Adalet Bakanlığı’nın AYM’ye görüş yazısı göndermeden önce Emniyet ve İstanbul Basın Savcılığı’ndan belge istediği belirtilen dilekçede, savcılıktan gelen yanıtta “Soruşturma dosyasında gizlilik kararı bulunduğundan şüpheli ile ilgili olarak suçlamaya esas teşkil eden deliller gönderilmemiştir” denildiğine dikkat çekildi. Savcılığın bu gerekçeyle varsa, “tutuklamayı gerektiren” delilleri Adalet Bakanlığı’na göndermediği ifade edilen dilekçede, bu durumun yargılamayı uzattığı kaydedildi. Dilekçede bu gerekçelerle başvurunun öncelikli olarak görüşülmesine ilişkin karar verilmesi istendi.

BİR ARADA VE ÖZGÜRCE YAŞAM DİLEĞİYLE

CHP milletvekili Musa Çam, gazetemizin tutuklu yazar ve yöneticilerini Silivri Cezaevi’nde ziyaret etti. Genel Yayın Yönetmenimiz Murat Sabuncu, “Bütün ülke, birbirini ötekileştirmeden, hep beraber bir arada özgürce yaşamanın özlemiyle...” derken; çizerimiz Musa Kart ise “Bize yöneltilen suçlamaların ne kadar haksız, mesnetsiz ve insaf ölçülerinden uzak ve bir o kadar da gülünç olduğunu gösterdi” mesajını paylaştı.

Murat Sabuncu: Sokrates savunmasının son kısmında şöyle söyler ‘Artık vakit geldi ben ölmeye siz yaşamaya gidiyorsunuz, hangisinin daha iyi olduğunu tarih yazacak’. 7.5 aydır haksız olarak tutulduğumuz Silivri Cezaevi’nde bize bu iftirayı atanlar ülkede muhalif yazar, akademisyen, aydın bırakmayanlar bugün kendilerinin kazanmış olduğunu düşünebilirler ama tarih çok da geç olmayan bir zamanda doğruları yazacak. Bütün ülke, birbirini ötekileştirmeden, hep beraber bir arada özgürce yaşamanın özlemiyle...

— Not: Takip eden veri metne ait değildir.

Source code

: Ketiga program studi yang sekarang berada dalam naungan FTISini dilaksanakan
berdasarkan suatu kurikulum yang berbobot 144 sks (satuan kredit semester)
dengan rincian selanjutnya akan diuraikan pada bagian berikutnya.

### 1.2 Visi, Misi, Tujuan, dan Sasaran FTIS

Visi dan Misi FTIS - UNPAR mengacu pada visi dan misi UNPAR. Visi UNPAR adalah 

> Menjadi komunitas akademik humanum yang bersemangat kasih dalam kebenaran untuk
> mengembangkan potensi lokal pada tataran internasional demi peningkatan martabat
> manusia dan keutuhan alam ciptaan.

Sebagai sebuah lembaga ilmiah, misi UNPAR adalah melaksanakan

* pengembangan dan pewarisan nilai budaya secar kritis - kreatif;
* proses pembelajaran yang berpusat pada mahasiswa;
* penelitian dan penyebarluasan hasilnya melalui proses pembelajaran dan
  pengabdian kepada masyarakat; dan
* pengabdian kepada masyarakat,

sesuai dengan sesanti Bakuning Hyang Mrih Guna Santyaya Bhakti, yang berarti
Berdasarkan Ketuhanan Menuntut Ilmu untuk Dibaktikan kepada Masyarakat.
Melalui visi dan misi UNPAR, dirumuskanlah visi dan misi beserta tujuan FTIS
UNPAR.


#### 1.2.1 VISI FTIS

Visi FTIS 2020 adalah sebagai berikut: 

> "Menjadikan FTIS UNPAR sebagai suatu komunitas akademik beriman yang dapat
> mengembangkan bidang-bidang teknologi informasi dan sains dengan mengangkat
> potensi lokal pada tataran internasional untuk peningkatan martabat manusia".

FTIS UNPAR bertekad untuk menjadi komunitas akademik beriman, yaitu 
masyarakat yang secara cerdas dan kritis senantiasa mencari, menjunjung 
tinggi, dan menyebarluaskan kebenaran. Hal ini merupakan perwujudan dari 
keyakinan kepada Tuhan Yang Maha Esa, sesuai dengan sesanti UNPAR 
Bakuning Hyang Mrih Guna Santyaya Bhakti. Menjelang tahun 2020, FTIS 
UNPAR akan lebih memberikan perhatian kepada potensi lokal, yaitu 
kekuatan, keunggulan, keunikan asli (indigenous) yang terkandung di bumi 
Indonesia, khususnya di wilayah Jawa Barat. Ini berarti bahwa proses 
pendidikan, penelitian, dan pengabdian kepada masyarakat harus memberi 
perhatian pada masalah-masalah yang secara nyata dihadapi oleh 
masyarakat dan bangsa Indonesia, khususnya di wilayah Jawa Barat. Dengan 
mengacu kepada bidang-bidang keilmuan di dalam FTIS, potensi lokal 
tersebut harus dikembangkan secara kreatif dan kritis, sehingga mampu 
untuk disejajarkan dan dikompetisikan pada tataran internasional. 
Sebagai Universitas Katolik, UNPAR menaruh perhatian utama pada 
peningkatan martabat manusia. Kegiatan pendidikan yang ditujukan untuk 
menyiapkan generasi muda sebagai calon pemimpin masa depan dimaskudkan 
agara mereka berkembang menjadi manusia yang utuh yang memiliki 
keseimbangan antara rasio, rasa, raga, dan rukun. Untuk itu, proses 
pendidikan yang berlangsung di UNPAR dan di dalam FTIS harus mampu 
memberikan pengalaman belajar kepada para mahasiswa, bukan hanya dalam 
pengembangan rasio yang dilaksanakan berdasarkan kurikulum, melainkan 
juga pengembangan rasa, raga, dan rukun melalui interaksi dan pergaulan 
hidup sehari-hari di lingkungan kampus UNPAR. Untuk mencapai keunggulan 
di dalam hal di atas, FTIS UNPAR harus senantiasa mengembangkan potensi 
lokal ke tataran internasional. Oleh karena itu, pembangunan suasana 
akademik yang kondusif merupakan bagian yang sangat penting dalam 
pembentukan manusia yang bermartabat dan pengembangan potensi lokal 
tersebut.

Musa Kart: Gazetemizde yayımlanan dizi, içinde bulunduğumuz trajikomik tabloyu bir kez daha gözler önüne serdi. Bize yöneltilen suçlamaların ne kadar haksız, mesnetsiz ve insaf ölçülerinden uzak ve bir o kadar da gülünç olduğunu gösterdi. Sevgili arkadaşlarım Kemal, Canan, Alican ve Sinan’a teşekkür ediyorum. Herkesin bildiği ve gazetelerde her gün ilanları çıkan bir seyahat şirketini aramam önüme suç kanıtı olarak konuldu. Bodrum’da üç günlük bir tatil için rezervasyon yapmıştım. Bodrum yerine yedi aydır Silivri’deyim. Ama yine de ‘Darbe girişiminin siyasi ayağı karikatüristmiş’ demedikleri için kendimi şanslı buluyorum.